ACTIVITY
Would you retype the whole listing verbatim, keeping pictures out of it?

*** DATA PROVIDED ***

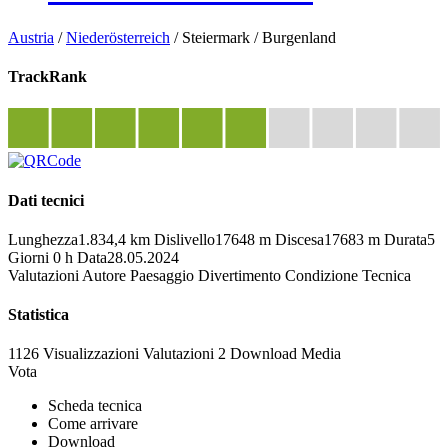
Austria
/
Niederösterreich
/
Steiermark
/
Burgenland
TrackRank
Dati tecnici
Lunghezza
1.834,4 km
Dislivello
17648 m
Discesa
17683 m
Durata
5
Giorni 0 h
Data
28.05.2024
Valutazioni
Autore
Paesaggio
Divertimento
Condizione
Tecnica
Statistica
1126 Visualizzazioni
Valutazioni
2 Download
Media
Vota
Scheda tecnica
Come arrivare
Download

*** End of DATA PROVIDED ***

EXERCISE RESPONSE
Austria
/
Niederösterreich
/
Steiermark
/
Burgenland
TrackRank
Dati tecnici
Lunghezza
1.834,4 km
Dislivello
17648 m
Discesa
17683 m
Durata
5
Giorni 0 h
Data
28.05.2024
Valutazioni
Autore
Paesaggio
Divertimento
Condizione
Tecnica
Statistica
1126 Visualizzazioni
Valutazioni
2 Download
Media
Vota
Scheda tecnica
Come arrivare
Download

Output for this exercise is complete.